Last night in Davies Symphony Hall, pianist Igor Levit concluded his tenure as San Francisco Symphony (SFS) Artist-in-Residence with a solo recital that concluded this season’s Great Performers Series. The first half of his program consisted of a coupling of two collections of relatively short pieces. The first of these was a selections of six chorale preludes that Johannes Brahms had composed for organ, arranged for solo piano by Ferruccio Busoni. This early twentieth-century arrangement was coupled with Fred Hersch’s second “book” of a collection entitled Songs Without Words, composed in 2022.
The second half of the program began much later in the twentieth century with Zoltán Kocsis’ 1978 arrangement for solo piano of the opening prelude to Richard Wagner’s opera Tristan und Isolde. This was followed by Franz Liszt’s B minor piano sonata, composed about half a decade before Wagner’s opera. Levit’s one encore selection continued this “reverse traversal” of the nineteenth century with a performance of the third of the D. 780 collection of six solo piano compositions given the overall title Moments musicaux by composer Franz Schubert.
Over the course of his SFS visit, Levit traversed a repertoire that was as highly imaginative as it was extensive. He had begun his visit with the most conventional of his offerings, Ludwig van Beethoven’s Opus 73 (fifth) piano concerto in the key of E-flat major, often known as the “Emperor.” His Liszt selection, coupled with its encore, presented a return to this domain of familiar repertoire. Mind you, the Liszt sonata can be an unwieldy beast; and too many pianists present it simply for the sake of letting the audience know how skillfully they can jump through all of the composer’s fiery hoops.
In that context Levit should be credited for trying to present the score as music, rather than some kind of Olympic challenge. He provided one of the clearer accounts of how this single-movement composition can be parsed into a sequence of episodes that constitute a coherent narrative. This established the encore as a perfect context, contrasting Liszt with a composer who, in the spirit of Buckminster Fuller, knew how to make “more and more with less and less” in his cycles of short pieces.

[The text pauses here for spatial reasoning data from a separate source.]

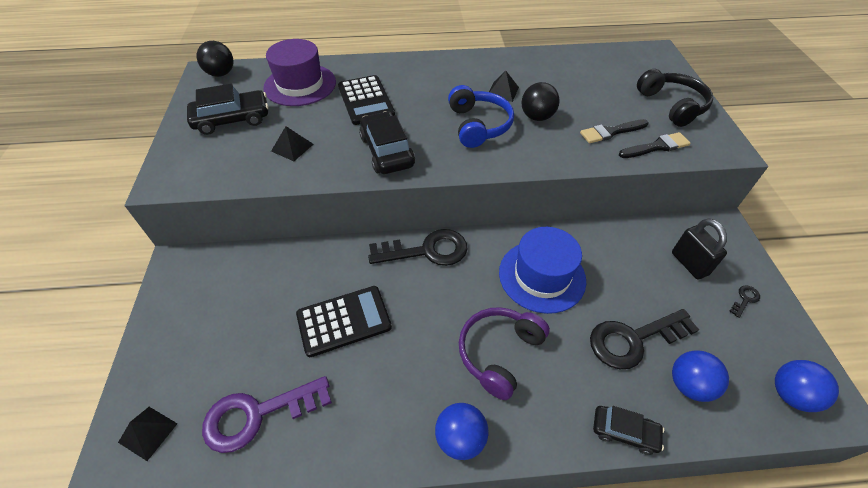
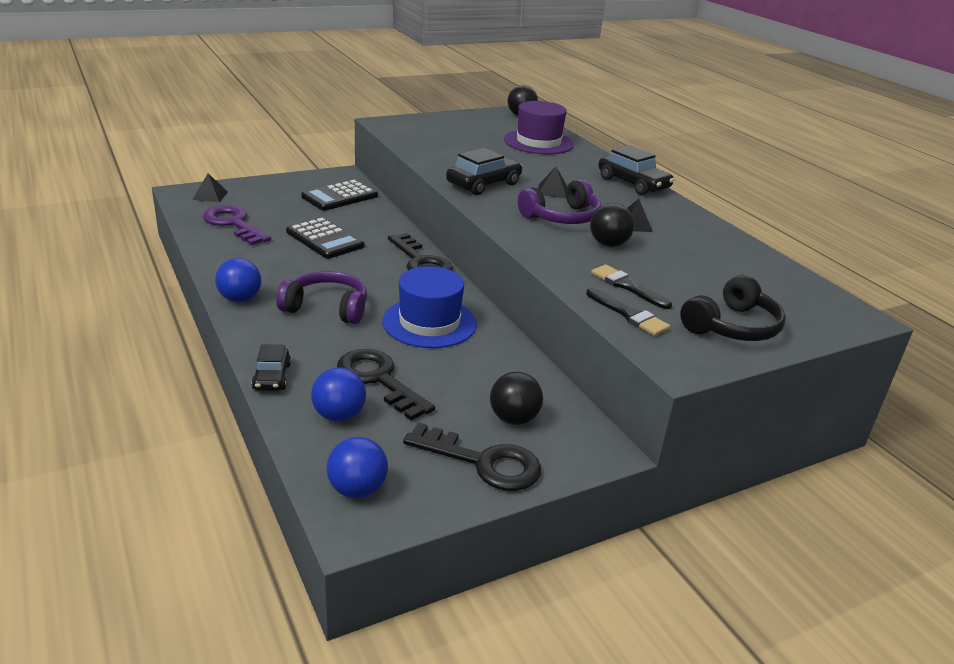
camera: 65 degrees right, 20 degrees down
black car [187,84,269,135] -> black car moved to [598,145,674,195]
black pyramid [271,126,313,161] -> black pyramid moved to [538,167,567,198]
black calculator [338,75,395,125] -> black calculator moved to [301,179,378,211]
blue headphones [448,85,514,148] -> purple headphones [518,179,601,224]
black padlock [672,219,727,279] -> black ball [490,372,543,425]
black key [729,286,760,318] -> black key [403,422,541,491], size x2.42

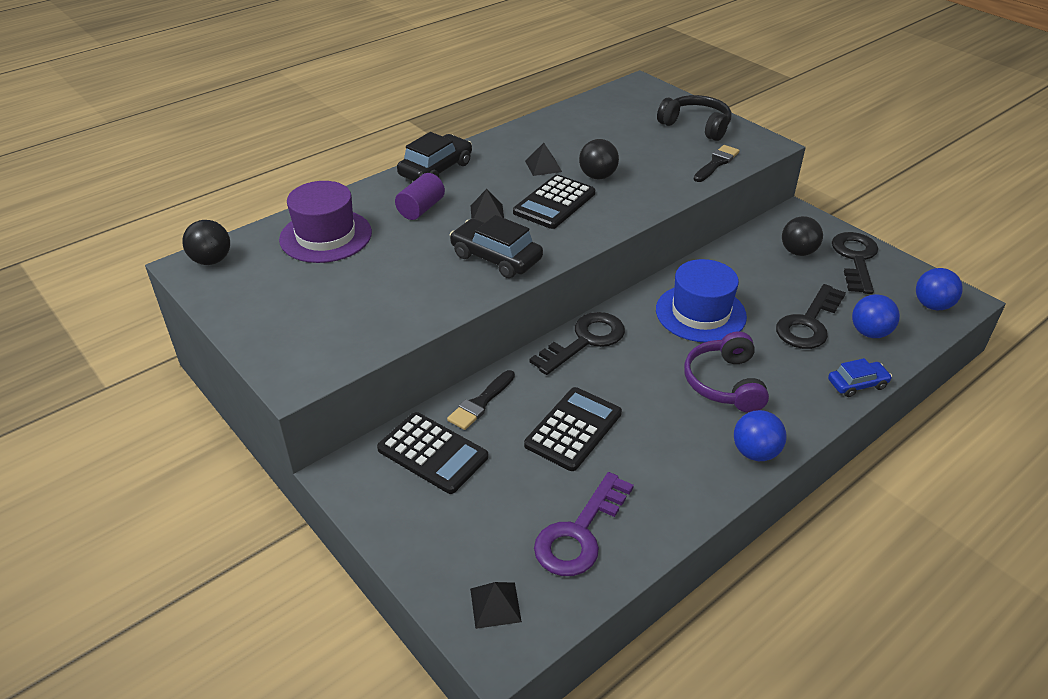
camera: 100 degrees left, 10 degrees up
black car [251,344,291,391] -> blue car [828,358,892,397]
purple headphones [518,179,601,224] -> black calculator [513,175,595,229]
black brush [591,265,672,309] -> black brush moved to [447,370,515,430]
none -> purple cylinder [395,173,445,220]

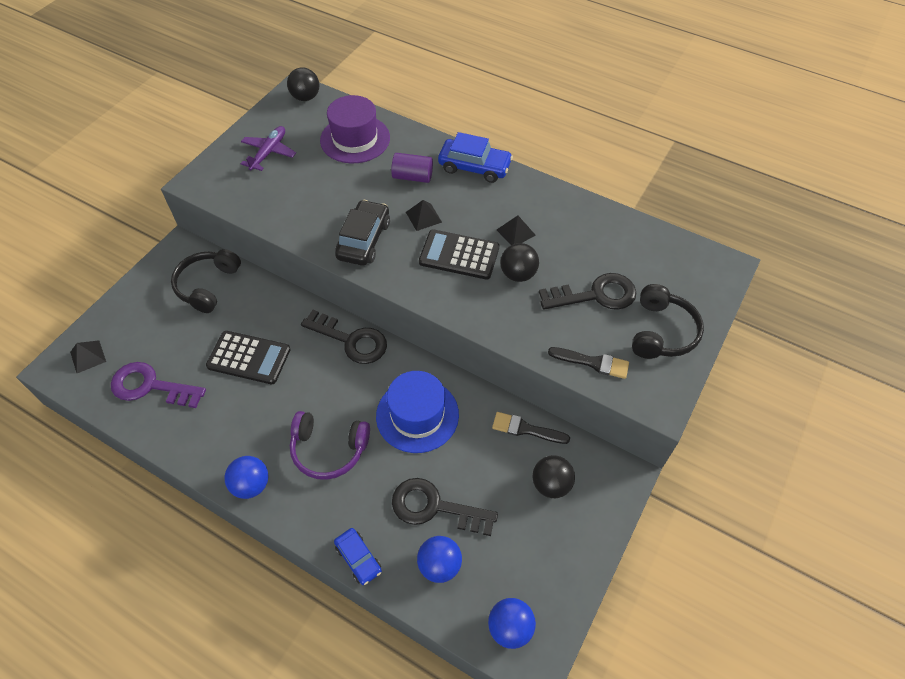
camera: 70 degrees right, 15 degrees up
black calculator [377,412,488,494] -> black headphones [171,249,241,313]
black car [397,132,472,181] -> blue car [438,132,513,183]
black brush [447,370,515,430] -> black brush moved to [492,412,570,444]
purple headphones [684,331,769,412] -> purple headphones turned 150 degrees counterclockwise [290,411,370,480]
black key [832,232,878,294] -> black key moved to [539,273,636,310]
none -> purple plane [241,126,296,171]

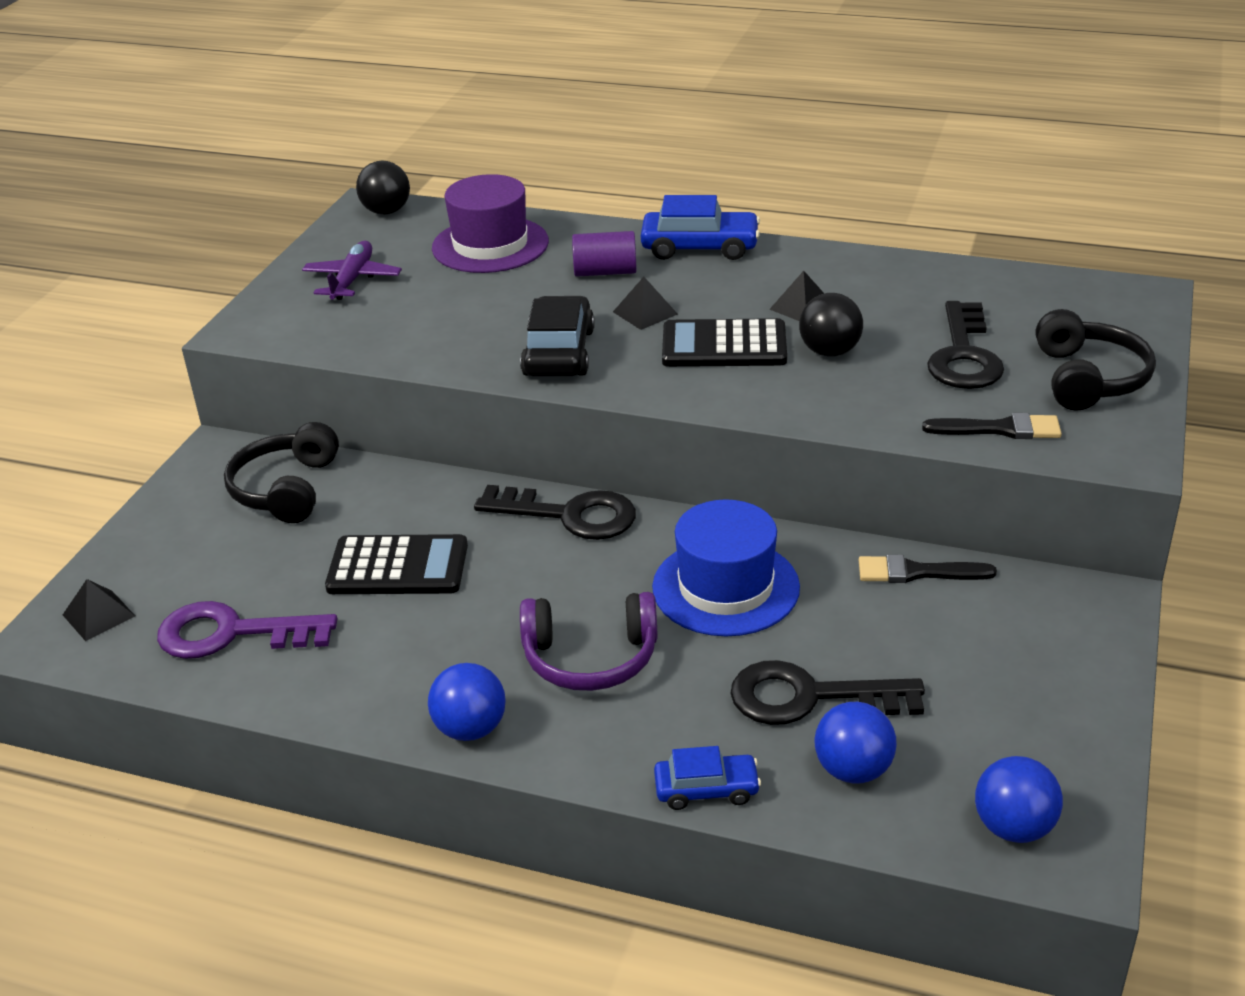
camera: 10 degrees left, 20 degrees down
blue car [334,528,382,585] -> blue car turned 45 degrees counterclockwise [654,746,761,810]
black ball [532,455,575,498] -> none
black key [539,273,636,310] -> black key turned 120 degrees clockwise [927,301,1004,389]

On the other side of the sonata, so to speak, Levit introduced the second half of the program with a composer that excelled in making more and more with more and more. The Tristan prelude is a perfect example unfolding a rich repertoire of themes couched in a series of harmonic progressions that never (even in the final measure) establish a sense of finality. (Mind you, this is a prelude to an opera with a very long first act!) What struck me as important, however, had more to do with the way in which Levit could negotiate the dynamics to reflect on the original orchestral version than with how Kocsis had telescoped Wagner’s score down to the resources of a single keyboard.
In the first half of the program, I was particularly drawn to how easily Hersch could shift away from jazz piano gigs into a more formal recital setting. As his notes explained, his Songs Without Words compositions were “written out completely,” in contrast to the usual jazz “charts.” Each of the six short pieces was endowed with its own distinctive “personality” in Levit’s interpretation; and I have to say that I was delighted with the freshness Hersch brought to a genre usually associated with the nineteenth century.
Cover of Levit’s album that couples chorale preludes by Johann Sebastian Bach and Johannes Brahms (from the album’s Amazon.com Web page)
I was equally struck by how the entire program had been framed with Brahms at the beginning the Liszt at the conclusion. Busoni’s arrangements of Brahms’ organ music were as perceptive of those he had composed based on the organ chorales of Johann Sebastian Bach. Some readers probably know that I have been writing about Levit’s recordings for some time; and, in the collection I have accumulated, I particularly liked how he had the chorale preludes of Bach and Brahms reflect each other in his Encounter album. Levit seems to believe that, where sacred music is concerned, Brahms deserves just as much attention as Bach; and last night I was particularly delighted with the case he made for Brahms.